Responsibilities:
- Design, implement, and maintain the infrastructure for our machine learning models and applications, including data pipelines, workflows, and data storage solutions.
- Collaborate with data scientists and software engineers to develop and deploy machine learning models, ensuring seamless integration with our infrastructure and data pipelines.
- Ensure the scalability, reliability, and performance of our machine learning applications, using tools such as Kubernetes, Docker, and cloud providers like GCP.
- Develop and maintain automated testing and deployment scripts, using tools like Jenkins, GitLab CI/CD, or CircleCI.
- Monitor and troubleshoot issues with our machine learning infrastructure, using tools like Prometheus, Grafana, and ELK Stack.
- Participate in code reviews and contribute to the development of new features and tools for our machine learning infrastructure.
Requirements:
- Bachelor's degree in Computer Science, Computer Engineering, or a related field.
- 12+ years of experience in DevOps, cloud computing, and machine learning.
- Strong understanding of cloud providers like AWS, GCP, or Azure.
- Experience with containerization using Docker and orchestration using Kubernetes.
- Familiarity with machine learning frameworks like TensorFlow, PyTorch, or Scikit-Learn.
- Experience with data pipelines, data warehousing, and data lakes.
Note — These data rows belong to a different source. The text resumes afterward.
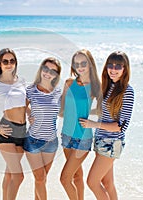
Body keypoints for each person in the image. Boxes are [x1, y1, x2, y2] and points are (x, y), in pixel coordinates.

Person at [79, 51, 134, 200]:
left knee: (92, 182)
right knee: (107, 182)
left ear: (125, 69)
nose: (113, 69)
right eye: (110, 65)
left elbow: (121, 126)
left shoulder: (127, 91)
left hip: (112, 143)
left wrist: (93, 124)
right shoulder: (108, 87)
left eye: (118, 66)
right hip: (101, 140)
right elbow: (103, 111)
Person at [59, 49, 101, 200]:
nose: (80, 67)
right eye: (76, 64)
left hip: (83, 138)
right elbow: (62, 110)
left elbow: (102, 111)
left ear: (90, 64)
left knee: (64, 179)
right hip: (66, 135)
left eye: (83, 63)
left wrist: (92, 122)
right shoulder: (69, 83)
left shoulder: (96, 86)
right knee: (77, 176)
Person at [0, 48, 27, 200]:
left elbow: (24, 104)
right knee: (19, 176)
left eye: (12, 61)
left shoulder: (21, 81)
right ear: (0, 64)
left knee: (10, 173)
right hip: (6, 131)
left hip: (22, 131)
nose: (9, 64)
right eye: (5, 61)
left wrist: (31, 115)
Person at [23, 57, 62, 200]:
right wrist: (29, 115)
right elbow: (22, 107)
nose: (48, 73)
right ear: (41, 69)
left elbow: (63, 112)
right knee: (40, 178)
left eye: (53, 71)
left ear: (56, 75)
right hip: (33, 140)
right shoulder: (30, 90)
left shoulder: (58, 92)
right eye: (46, 69)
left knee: (42, 179)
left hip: (51, 142)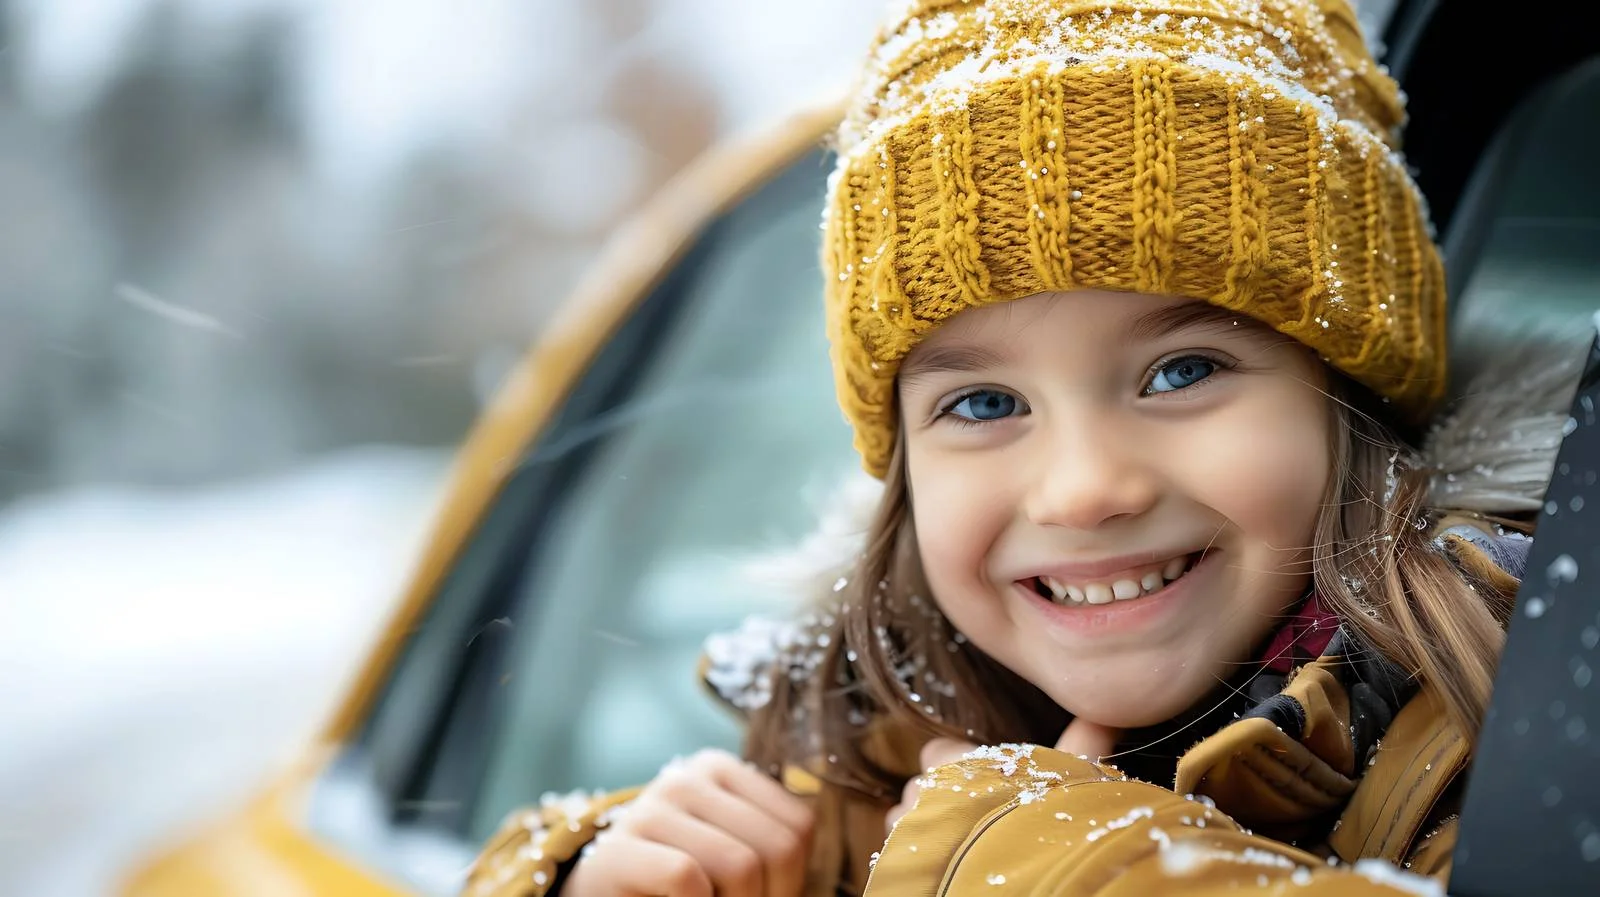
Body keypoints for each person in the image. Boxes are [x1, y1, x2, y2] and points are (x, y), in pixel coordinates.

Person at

- Strong scripting skills in languages like Python, Bash, or PowerShell.
- Experience with CI/CD tools like Jenkins, GitLab CI/CD, or CircleCI.
- Strong problem-solving skills and attention to detail.
- Excellent communication and collaboration skills.
Compensation and Benefits
The annual base salary range for this position is $141,000 - $225,000.
This position is also eligible for a discretionary annual bonus in accordance with relevant plan documents, and equity in accordance with equity plan documents and equity award agreements.